Wednesday, August 1, 2012

The Island (2005)



 

Director: Michael Bay

Writers: Caspian Tredwell-Owen (screenplay), Alex Kurtzman (screenplay) 

Stars: Scarlett Johansson, Ewan McGregor and Djimon Hounsou
 
 
There is so much product placement in Michael Bay's bombastic The Island that it's like reading 'Marketing Week' in a washing machine. Halfway through the film, safely past the intriguing set-up and blithely blasting from one deranged chase to another, your thoughts turn to the role of brands in the modern action-adventure movie. Here's hoping Microsoft, Nokia, Aquafina, Michelob, Budweiser, Calvin Klein, Ben & Jerry and Puma got their money's worth. Each time their brands pop up, we are knocked out of the film's world and back into our boring old one. Sponsored content is the big thing in Hollywood right now. Suspension of disbelief, it seems, is old hat.

If this seems like a minor point to open with, it is indicative of how flippantly constructed The Island is. Characters get out of impossible predicaments with no explanation, or desultory ones. Plot lines are introduced and not developed. Michael Bay directs as if he is wearing boxing gloves and the only punch in his repertoire is the haymaker. No feint, no jab, no fancy footwork. Just slug after slug after slug. He sets out to resuscitate cliché with bombast, but after each jolt of pyrotechnics the corpse flops back on the slab.

Squinting past all the sound and fury, you can just make out a decent idea for a film.

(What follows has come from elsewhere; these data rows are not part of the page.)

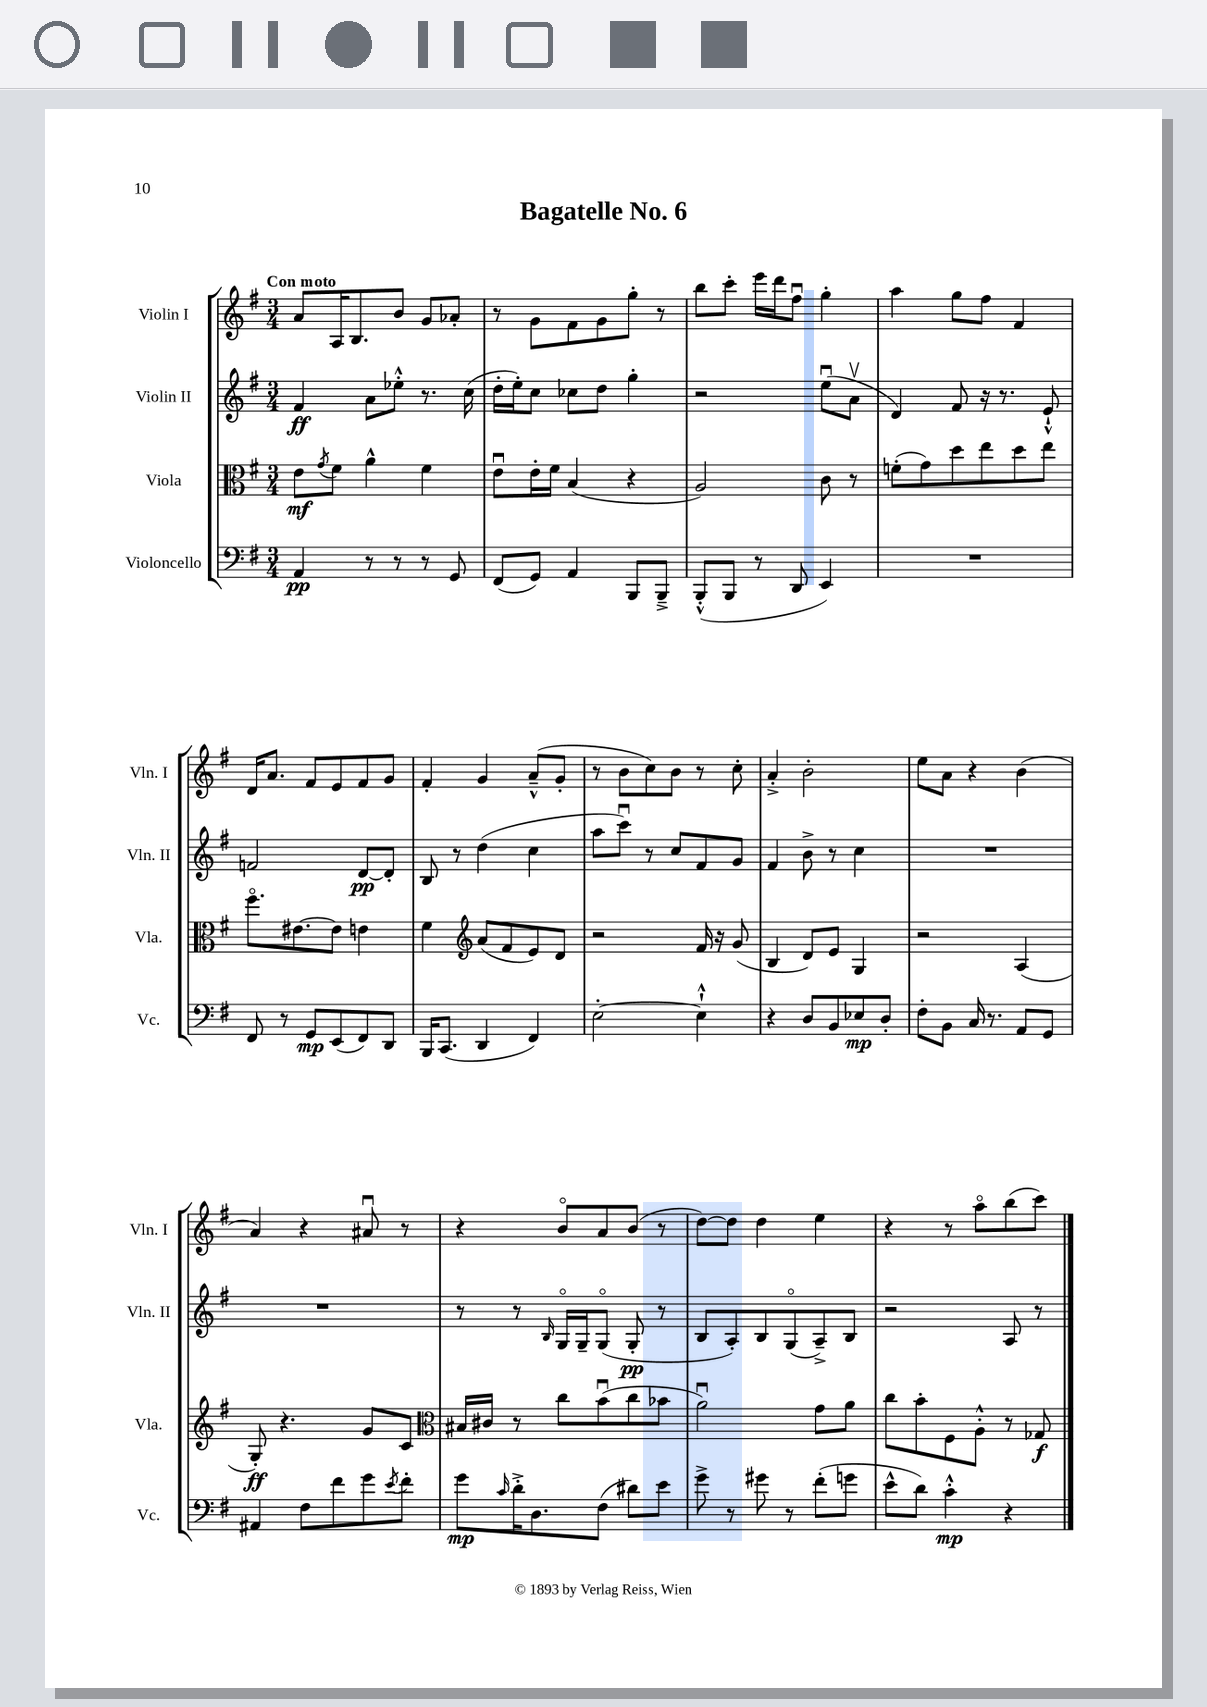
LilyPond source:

\header { title = "Bagatelle No. 6" }
<<
\new StaffGroup <<
\new Staff = "s0" \with { instrumentName = "Violin I" shortInstrumentName = "Vln. I" } {
    \clef treble \key g \major \numericTimeSignature \time 3/4 \tempo "Con moto"
    a'8 a16 b8. b'8 g'8 aes'8-. |
    r8 g'8 fis'8 g'8 g''8-. r8 |
    b''8 c'''8-. e'''16 d'''16 fis''8\downbow g''4-. |
    a''4 g''8 fis''8 fis'4 |
    d'16 a'8. fis'8 e'8 fis'8 g'8 |
    fis'4-. g'4 a'8---^( g'8-. |
    r8 b'8 c''8) b'8 r8 c''8-. |
    a'4-.-> b'2-. |
    e''8 a'8 r4 b'4( |
    a'4) r4 ais'8\downbow r8 |
    r4 b'8\flageolet a'8 b'8( r8 |
    d''8~) d''8 d''4 e''4 |
    r4 r8 a''8\flageolet b''8( c'''8) \bar "|." |
}
\new Staff = "s1" \with { instrumentName = "Violin II" shortInstrumentName = "Vln. II" } {
    \clef treble \key g \major \numericTimeSignature \time 3/4
    fis'4\ff a'8 ees''8-.-^ r8. c''16( |
    d''16-. e''16-.) c''8 ces''8 d''8 g''4-. |
    r2 e''8\downbow( a'8\upbow |
    d'4) fis'8 r16 r8. e'8-!-^ |
    f'2 d'8~\pp d'8-. |
    b8 r8 d''4( c''4 |
    a''8 c'''8\downbow) r8 c''8 fis'8 g'8 |
    fis'4 b'8-> r8 c''4 |
    R2. |
    R2. |
    r8 r8 \grace { b16 } g16\flageolet g16-- g8\flageolet( g8-.\pp r8 |
    b8 a8-.) b8 g8\flageolet( a8--->) b8 |
    r2 a8 r8 \bar "|." |
}
\new Staff = "s2" \with { instrumentName = "Viola" shortInstrumentName = "Vla." } {
    \clef alto \key g \major \numericTimeSignature \time 3/4
    e'8\mf \acciaccatura { g'8 } fis'8 a'4-^ fis'4 |
    e'8\downbow e'16-. fis'16 b4( r4 |
    a2) c'8 r8 |
    f'8-.( g'8) d''8 e''8 d''8 e''8 |
    fis''8.\flageolet eis'8.~ eis'8 e'4 |
    fis'4 \clef treble a'8( fis'8 e'8) d'8 |
    r2 fis'16 r16 g'8( |
    b4 d'8) e'8 g4 |
    r2 a4( |
    g8-.\ff) r4. g'8 c'8 |
    \clef alto bis16 cis'16 r8 c''8 b'8\downbow( c''8 bes'8 |
    a'2\downbow) g'8 a'8 |
    c''8 b'8-. fis8 a8-.-^ r8 ges8\f \bar "|." |
}
\new Staff = "s3" \with { instrumentName = "Violoncello" shortInstrumentName = "Vc." } {
    \clef bass \key g \major \numericTimeSignature \time 3/4
    a,4\pp r8 r8 r8 g,8 |
    fis,8( g,8) a,4 b,,8 b,,8---> |
    b,,8-.-^( b,,8 r8 d,8 e,4) |
    R2. |
    fis,8 r8 g,8\mp e,8( fis,8) d,8 |
    b,,16 c,8.( d,4 fis,4) |
    e2~-. e4-!-^ |
    r4 d8 b,8 ees8\mp d8-. |
    fis8-. b,8 c16 r8. a,8 g,8 |
    ais,4 fis8 fis'8 g'8 \acciaccatura { e'8 } fis'8-. |
    g'8\mp \grace { c'16 } d'16-.-> d8. fis8( dis'8) e'8 |
    g'8-> r8 gis'8 r8 fis'8-.( g'8 |
    e'8-^ d'8) c'4-.-^\mp r4 \bar "|." |
}
>>
>>
\layout { \context { \Score \remove "Bar_number_engraver" } }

What if the super-rich paid to have a clone made of themselves that could be harvested for organs when their own excesses get the better of them? What would the life of that clone be like? And what if that clone escaped out into the world to confront their original self? It's the kind of premise Philip K Dick would have made psychedelic hay out of. In fact, it is exactly the premise of Michael Marshall Smith's novel 'Spares', which DreamWorks had an option on for an age, but everyone has decided to be an asshole about that, and Marshall Smith gets no credit here.